Pollination is as important
for pears as for apples. Though several will be
in bloom at the same time, they are unable to
fertilise each other. The fertile Conference is
unable to pollinate Beurré d’Amanlis;
neither will Seckle fertilise Louise Bonne. They
need another pollinator such as Marguerite Marillat
Certain pears are self-fertile, setting fruit
with their own pollen, but they will set heavier
crops with another in bloom at the same time.
These pears bloom early and one or two should
be planted together: Beurré Superfin, Conference,
Durondeau, Louise Bonne, and Marguerite Marillat.

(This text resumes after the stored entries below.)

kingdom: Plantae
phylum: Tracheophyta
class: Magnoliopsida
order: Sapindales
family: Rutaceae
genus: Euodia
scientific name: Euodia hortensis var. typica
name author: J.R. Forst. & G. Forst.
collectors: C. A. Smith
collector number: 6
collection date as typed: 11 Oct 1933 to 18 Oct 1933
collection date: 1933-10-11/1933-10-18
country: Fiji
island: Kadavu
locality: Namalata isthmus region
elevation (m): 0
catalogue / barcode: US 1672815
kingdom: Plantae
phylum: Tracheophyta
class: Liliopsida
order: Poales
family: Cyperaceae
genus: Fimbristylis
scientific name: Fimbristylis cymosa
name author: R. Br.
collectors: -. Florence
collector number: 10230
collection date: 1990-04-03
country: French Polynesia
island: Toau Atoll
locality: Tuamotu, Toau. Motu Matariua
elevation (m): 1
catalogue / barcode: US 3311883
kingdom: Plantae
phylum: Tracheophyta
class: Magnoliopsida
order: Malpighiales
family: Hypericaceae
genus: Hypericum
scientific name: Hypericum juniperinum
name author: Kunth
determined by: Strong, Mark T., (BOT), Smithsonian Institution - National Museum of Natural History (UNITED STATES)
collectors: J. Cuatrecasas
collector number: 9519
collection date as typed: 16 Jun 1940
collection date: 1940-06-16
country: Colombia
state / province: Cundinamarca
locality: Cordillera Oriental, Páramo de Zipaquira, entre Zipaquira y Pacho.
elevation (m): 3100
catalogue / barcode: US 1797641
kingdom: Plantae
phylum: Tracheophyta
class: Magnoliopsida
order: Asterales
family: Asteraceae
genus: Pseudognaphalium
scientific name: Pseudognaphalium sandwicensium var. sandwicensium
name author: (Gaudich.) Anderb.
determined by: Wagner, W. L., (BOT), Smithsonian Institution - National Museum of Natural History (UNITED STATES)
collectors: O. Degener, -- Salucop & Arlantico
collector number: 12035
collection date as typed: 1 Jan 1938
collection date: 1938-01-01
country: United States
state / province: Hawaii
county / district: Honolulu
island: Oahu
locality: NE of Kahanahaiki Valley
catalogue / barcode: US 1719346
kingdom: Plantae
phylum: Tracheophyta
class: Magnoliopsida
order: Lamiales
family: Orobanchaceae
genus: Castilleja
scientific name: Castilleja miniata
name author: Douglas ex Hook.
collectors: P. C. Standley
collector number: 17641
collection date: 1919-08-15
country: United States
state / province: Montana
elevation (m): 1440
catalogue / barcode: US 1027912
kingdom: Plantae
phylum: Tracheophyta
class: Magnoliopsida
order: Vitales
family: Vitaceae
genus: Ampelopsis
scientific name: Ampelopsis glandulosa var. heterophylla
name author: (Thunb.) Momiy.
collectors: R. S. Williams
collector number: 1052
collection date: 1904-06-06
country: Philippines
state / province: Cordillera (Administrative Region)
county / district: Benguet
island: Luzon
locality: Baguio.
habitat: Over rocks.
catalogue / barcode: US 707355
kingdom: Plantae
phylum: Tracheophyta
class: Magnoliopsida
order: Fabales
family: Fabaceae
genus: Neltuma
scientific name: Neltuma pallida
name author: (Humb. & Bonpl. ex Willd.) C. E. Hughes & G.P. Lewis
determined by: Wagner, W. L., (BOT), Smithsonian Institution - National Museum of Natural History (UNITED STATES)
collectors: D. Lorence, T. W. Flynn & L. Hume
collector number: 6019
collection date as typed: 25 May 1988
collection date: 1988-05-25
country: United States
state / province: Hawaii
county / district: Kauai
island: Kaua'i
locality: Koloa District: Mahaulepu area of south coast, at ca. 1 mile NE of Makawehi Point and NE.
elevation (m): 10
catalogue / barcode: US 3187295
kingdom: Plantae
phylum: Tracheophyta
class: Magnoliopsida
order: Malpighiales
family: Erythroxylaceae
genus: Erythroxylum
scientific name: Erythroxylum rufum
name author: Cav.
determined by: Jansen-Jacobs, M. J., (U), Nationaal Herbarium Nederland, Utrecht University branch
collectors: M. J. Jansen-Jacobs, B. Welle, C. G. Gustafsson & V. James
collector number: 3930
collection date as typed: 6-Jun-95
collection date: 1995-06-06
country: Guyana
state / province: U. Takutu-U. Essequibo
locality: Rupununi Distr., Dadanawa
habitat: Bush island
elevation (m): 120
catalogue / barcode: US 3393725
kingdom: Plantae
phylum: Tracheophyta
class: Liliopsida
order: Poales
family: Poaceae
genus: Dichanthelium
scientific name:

These bloom in mid-season: Beurré Bedford,
Glou Morceau, Merton Pride, Packham’s Triumph,
William’s Bon Chrétien (Bartlett),
Roosevelt. These bloom late: Doyenne du Comice,
Dr Jules Guyot, Fertility, Gorham, Winter Nelis.
Early and mid-season varieties, and mid-season
and late pears may be planted together, for their
flowering times will overlap. Thus Conference
and William’s (Bartlett) will fertilise
each other. The hardiest pears are Beurré
Hardy, Jargonelle and Durondeau, which will crop
quite well up to 300m (1000ft) above sea level.
Conference, Dr Guyot and William’s are almost
as easy and are the four best pears for any garden.